# Mountainbike Downhill, Freeride, Dirt > Rennen, Strecken & Bikeparks >  Sella Ronda

## Charly82

Seruvs, 
ist von Euch schon jemand die Sella Ronda gefahren?
welche Ausrüstung ist empfehlenswert? Geht das mit Bigbike? 
Danke vorab! 
LG, Charly

----------


## grisch

Servus Charly, ich hab die Runde vor 2 od. 3 Jahren gemacht. Da bist Du einen ganzen Tag gut unterwegs, ohne viel Pausen zu machen. Ich war mit dem Enduro unterwegs, normale leichte Knieschoner und Halbschalenhelm + Rucksack. 
Ist eine geile Tour! Ohne viel uphill HM machen zu müssen.

----------


## Charly82

Servus Grisch,

Danke für die Info. hab ich mir schon gedacht das ein enduro dafür das beste wäre. das Problem ist nur: Ich habe keins...
Daher meine Frage: geht das auch mit dem Big-Bike, oder ist es notwendig dafür ein Enduro auszuleihen.
ein Hartail hab ich auch noch, aber ich glaube damit machts wenig Spass...

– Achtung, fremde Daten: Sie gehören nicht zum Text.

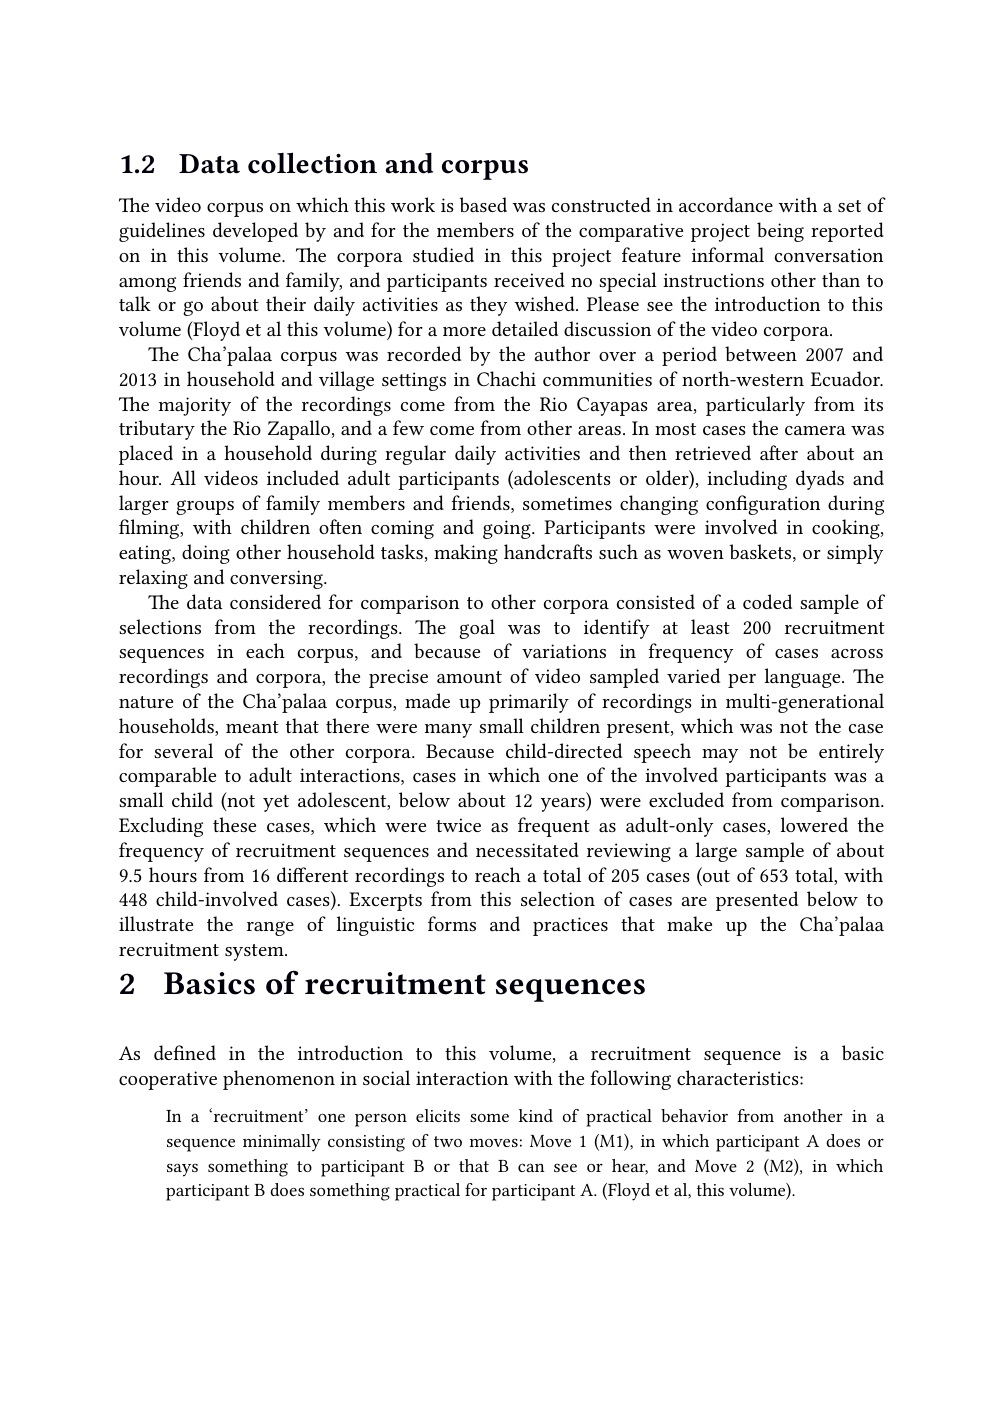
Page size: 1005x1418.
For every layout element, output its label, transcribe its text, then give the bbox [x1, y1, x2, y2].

Mein Kollege hätte Enduro und DH‘ler, wenn wir beide im Uphill schieben, wärs glaub ich nicht so tragisch, oder? was meinst Du?

Danke!

SG, Charly

----------


## grisch

puhh.. ist schon a paar jahre her.. aber viel uphill hast ned.. jedoch ein paar Verbindungen wo es mit dem Enduro schon sinn macht.

----------


## noox

Wir sind vor 2 Jahren die Tour rund um das Latemar gefahren. 
Ca. das: 
https://www.mountainbike-magazin.de/....1528978.2.htm
GPS-Track hätte ich.

War sehr geile Tour 3 Lifte (eigentlich 4 - ein Aufstieg mit 2 Lifte hintereinander). Mit dem Big Bike hat das aber eher wenig Sinn. Einerseits machen die Trails mit am Enduro mehr Spaß und es sind ein paar Querungen drinnen, die mit dem Big Bike sehr mühsam werden. Einige Schiebepassagen... Ich nehme an das DH-Bike ist nimmer das jüngste. Eventuell aber trotzdem probieren zu verkaufen. Ein paar Hunderter drauflegen und ein gebrauchtes Enduro kaufen.

----------


## Charly82

Back from Sella :-)

Habe mir vor Ort ein Enduro ausgeliehen, war ein neues Spezialized Carbon, Super Kiste für 59€ pro Tag, echt fair! 
Das Gebiet ist sehr sehr lustig! Zur Zeit wachsen überall neue Strecken heraus, es ist einiges los dort! Einen Guide braucht man meiner Meinung nach nicht, ein GPS-Track ist nicht schlecht. 
Es gibt immer wieder Varianten, die Runde anders zu fahren, man kann frei wählen, ob man mehr vert oder horizontal fahren will. Auch auf den Wanderwegen hat man großteils kein Problem  :Wink: 
Liftkarte kostet pro Tag 46€, kein Geschenk, aber das Erlebnis ist sehr groß - von daher wieder gerechtfertigt.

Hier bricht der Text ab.